§ **WHAT THE TASK REQUIRES**: Going down the data below, set down exactly the line with "ring dip: (475, 381)" and each line after it through the line with "thumb mcp: (477, 480)"; no other lines.

§ **DATA**:
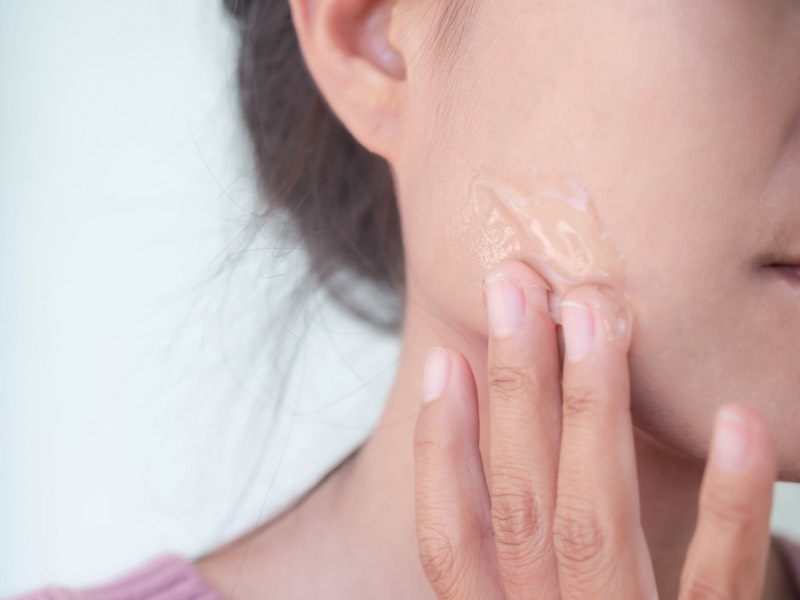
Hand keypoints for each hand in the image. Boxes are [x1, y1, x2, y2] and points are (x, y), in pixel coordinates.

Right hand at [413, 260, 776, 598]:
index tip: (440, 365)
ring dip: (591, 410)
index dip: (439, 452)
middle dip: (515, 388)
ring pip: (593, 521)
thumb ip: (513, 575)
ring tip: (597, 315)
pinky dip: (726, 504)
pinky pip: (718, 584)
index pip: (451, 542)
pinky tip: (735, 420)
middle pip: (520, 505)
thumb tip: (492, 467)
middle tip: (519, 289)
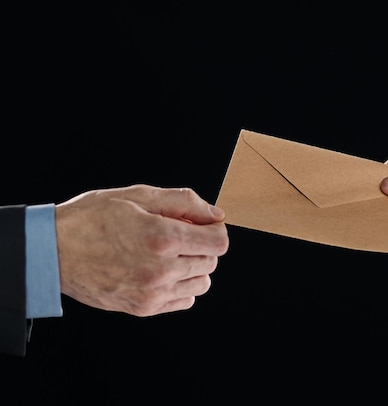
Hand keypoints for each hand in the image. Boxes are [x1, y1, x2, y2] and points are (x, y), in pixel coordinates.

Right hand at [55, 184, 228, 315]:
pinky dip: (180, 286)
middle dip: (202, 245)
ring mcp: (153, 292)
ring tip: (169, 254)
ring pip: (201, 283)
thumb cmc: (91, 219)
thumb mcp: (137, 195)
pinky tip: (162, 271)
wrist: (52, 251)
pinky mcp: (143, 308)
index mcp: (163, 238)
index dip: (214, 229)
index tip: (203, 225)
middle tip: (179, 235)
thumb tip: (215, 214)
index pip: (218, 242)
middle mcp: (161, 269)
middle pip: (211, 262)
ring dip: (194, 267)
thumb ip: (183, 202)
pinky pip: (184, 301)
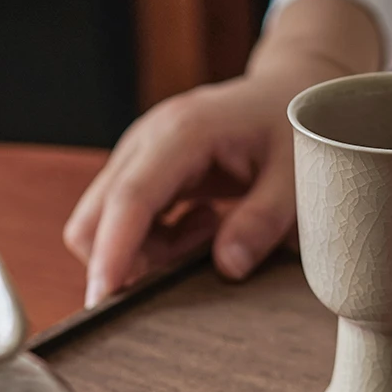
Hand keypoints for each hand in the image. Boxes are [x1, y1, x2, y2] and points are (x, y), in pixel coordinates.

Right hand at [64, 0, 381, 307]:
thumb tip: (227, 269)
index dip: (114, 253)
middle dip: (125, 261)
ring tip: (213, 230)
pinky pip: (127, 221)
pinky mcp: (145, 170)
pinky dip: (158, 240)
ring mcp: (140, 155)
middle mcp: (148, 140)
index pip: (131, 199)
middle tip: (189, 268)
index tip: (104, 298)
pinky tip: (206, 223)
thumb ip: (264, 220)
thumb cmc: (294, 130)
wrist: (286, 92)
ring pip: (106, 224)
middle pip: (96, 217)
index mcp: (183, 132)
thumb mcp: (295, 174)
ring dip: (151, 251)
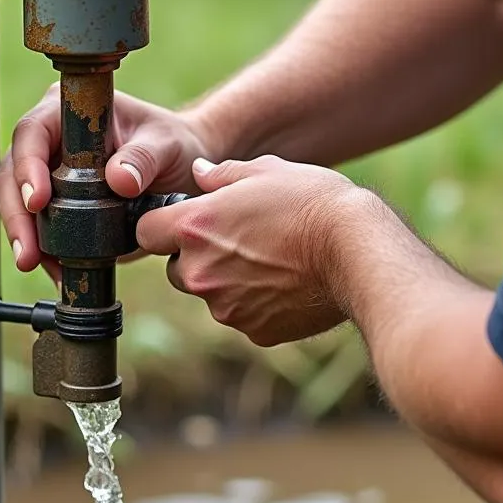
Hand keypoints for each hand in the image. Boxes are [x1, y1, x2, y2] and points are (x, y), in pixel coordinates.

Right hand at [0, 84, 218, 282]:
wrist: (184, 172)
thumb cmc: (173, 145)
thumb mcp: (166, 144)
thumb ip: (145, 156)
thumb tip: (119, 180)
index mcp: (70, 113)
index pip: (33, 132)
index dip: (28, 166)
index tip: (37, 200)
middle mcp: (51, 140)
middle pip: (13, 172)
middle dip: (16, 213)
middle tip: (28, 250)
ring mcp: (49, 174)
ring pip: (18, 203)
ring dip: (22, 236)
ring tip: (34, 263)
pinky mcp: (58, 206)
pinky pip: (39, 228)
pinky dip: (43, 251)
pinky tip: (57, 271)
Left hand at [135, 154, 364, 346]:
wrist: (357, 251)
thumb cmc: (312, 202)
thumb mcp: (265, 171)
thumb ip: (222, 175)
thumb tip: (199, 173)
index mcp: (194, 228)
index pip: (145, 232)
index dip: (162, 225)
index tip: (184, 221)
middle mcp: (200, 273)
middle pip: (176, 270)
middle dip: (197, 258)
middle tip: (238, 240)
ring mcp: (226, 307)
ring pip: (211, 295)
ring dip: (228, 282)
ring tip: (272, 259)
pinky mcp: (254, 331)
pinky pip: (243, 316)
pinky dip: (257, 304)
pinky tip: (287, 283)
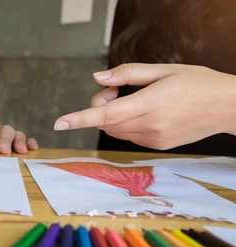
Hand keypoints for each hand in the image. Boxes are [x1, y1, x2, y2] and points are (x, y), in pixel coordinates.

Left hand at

---

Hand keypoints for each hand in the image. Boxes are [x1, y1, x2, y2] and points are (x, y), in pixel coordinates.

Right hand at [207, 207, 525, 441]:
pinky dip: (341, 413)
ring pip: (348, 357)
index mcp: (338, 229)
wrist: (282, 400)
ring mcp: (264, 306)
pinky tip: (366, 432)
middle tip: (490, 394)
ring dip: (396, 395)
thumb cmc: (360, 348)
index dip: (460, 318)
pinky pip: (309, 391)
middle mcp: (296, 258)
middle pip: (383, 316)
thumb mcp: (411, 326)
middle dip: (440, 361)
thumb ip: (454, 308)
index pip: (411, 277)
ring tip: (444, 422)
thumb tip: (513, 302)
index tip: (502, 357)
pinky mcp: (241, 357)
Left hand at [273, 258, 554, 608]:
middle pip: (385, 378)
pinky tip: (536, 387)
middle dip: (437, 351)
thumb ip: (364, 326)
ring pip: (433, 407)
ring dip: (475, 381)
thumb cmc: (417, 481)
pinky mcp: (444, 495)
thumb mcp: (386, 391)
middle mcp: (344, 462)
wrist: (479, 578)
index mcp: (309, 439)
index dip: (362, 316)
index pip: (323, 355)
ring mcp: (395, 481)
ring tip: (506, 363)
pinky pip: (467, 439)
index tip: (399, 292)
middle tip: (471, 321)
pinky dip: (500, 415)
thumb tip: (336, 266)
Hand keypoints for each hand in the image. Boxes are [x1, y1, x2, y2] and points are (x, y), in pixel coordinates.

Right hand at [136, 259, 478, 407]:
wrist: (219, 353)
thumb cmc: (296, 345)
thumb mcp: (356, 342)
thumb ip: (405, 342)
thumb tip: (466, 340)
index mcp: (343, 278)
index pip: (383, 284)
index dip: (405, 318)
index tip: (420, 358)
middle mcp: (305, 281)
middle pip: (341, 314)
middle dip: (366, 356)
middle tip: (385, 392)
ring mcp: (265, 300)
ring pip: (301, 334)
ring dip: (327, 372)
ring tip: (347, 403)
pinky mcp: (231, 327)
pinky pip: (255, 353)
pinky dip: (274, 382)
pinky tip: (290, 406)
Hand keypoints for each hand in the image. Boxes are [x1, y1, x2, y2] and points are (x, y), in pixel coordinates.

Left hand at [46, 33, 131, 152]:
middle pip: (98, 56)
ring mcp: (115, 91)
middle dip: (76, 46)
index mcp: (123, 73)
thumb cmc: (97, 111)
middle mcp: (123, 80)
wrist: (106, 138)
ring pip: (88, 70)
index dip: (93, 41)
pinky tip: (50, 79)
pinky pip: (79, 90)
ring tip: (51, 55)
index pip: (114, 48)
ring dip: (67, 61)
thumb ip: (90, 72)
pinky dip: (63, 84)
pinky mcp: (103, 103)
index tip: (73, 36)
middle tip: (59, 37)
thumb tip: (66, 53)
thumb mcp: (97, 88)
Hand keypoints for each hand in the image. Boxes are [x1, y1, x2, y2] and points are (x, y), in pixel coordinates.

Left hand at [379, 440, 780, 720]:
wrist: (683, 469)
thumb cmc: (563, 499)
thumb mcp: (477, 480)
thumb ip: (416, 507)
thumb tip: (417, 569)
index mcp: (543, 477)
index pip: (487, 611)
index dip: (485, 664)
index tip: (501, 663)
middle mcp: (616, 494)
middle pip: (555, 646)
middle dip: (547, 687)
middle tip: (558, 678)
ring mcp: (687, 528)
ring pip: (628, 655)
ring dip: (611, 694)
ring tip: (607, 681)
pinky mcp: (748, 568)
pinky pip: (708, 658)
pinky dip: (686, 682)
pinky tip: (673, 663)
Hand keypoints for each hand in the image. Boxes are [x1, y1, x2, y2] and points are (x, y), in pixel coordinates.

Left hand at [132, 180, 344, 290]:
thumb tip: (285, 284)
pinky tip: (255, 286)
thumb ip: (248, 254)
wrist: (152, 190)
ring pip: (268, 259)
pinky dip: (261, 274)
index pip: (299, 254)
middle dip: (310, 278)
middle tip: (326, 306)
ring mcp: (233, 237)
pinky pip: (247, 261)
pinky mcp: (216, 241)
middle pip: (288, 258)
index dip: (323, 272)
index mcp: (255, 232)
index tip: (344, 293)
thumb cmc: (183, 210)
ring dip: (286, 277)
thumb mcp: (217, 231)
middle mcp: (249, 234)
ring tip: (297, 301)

§ **THE COMPLETED TASK**:
ring dip: (475, 381)
thumb cmc: (417, 481)
pinky mcp: (444, 495)
thumb mcp: (386, 391)
middle mcp: (344, 462)
wrist: (479, 578)
index mcp: (309, 439)
index dip: (362, 316)
index pip: (323, 355)
ring mcp: (395, 481)
ring tip: (506, 363)
pinky pip: (467, 439)
index tip: (399, 292)
middle tip: (471, 321)
pinky dip: (500, 415)
thumb tip: (336, 266)
Hand keypoints for each hand in the image. Boxes are [x1, y1, x2, y2] and points are (x, y), in pixel coordinates.

Right hand at [136, 259, 478, 407]:
wrist: (219, 353)
thumb cmc: (296, 345)
thumb mcp: (356, 342)
thumb ip: (405, 342)
thumb tip: (466, 340)
index mcp: (343, 278)
index pip: (383, 284)
index dip: (405, 318)
index tip: (420, 358)
middle mcp: (305, 281)
middle pip: (341, 314)
middle dip: (366, 356)
middle tip: (385, 392)
ring mcp: (265, 300)
ring pip: (301, 334)
ring dip: (327, 372)
ring tip: (347, 403)
pinky mcp: (231, 327)
pinky pip: (255, 353)
pinky dip: (274, 382)
pinky tip: (290, 406)
Hand keypoints for each hand in the image. Boxes are [x1, y1, x2, y2] and points are (x, y), in pixel coordinates.

Left hand at [46, 33, 131, 152]:
middle pip: (98, 56)
ring mcp: (115, 91)
middle dip: (76, 46)
index mcp: (123, 73)
thumb cmc: (97, 111)
middle mcp: (123, 80)
wrist: (106, 138)
ring pip: (88, 70)
index dip: (93, 41)
pinky tip: (50, 79)
pinky pip: (79, 90)
ring tip: (51, 55)
index pip: (114, 48)
ring dip: (67, 61)
thumb ip: (90, 72)
pinky dip: (63, 84)
pinky mcp: (103, 103)
index tip: (73, 36)
middle tip: (59, 37)
thumb tip: (66, 53)
thumb mcp: (97, 88)
Hand keypoints for each hand in the image. Boxes are [x1, y1, x2, y2] and points are (x, y), in pixel coordinates.

Left hand at [379, 440, 780, 720]:
wrist: (683, 469)
thumb cmc: (563, 499)
thumb mcp: (477, 480)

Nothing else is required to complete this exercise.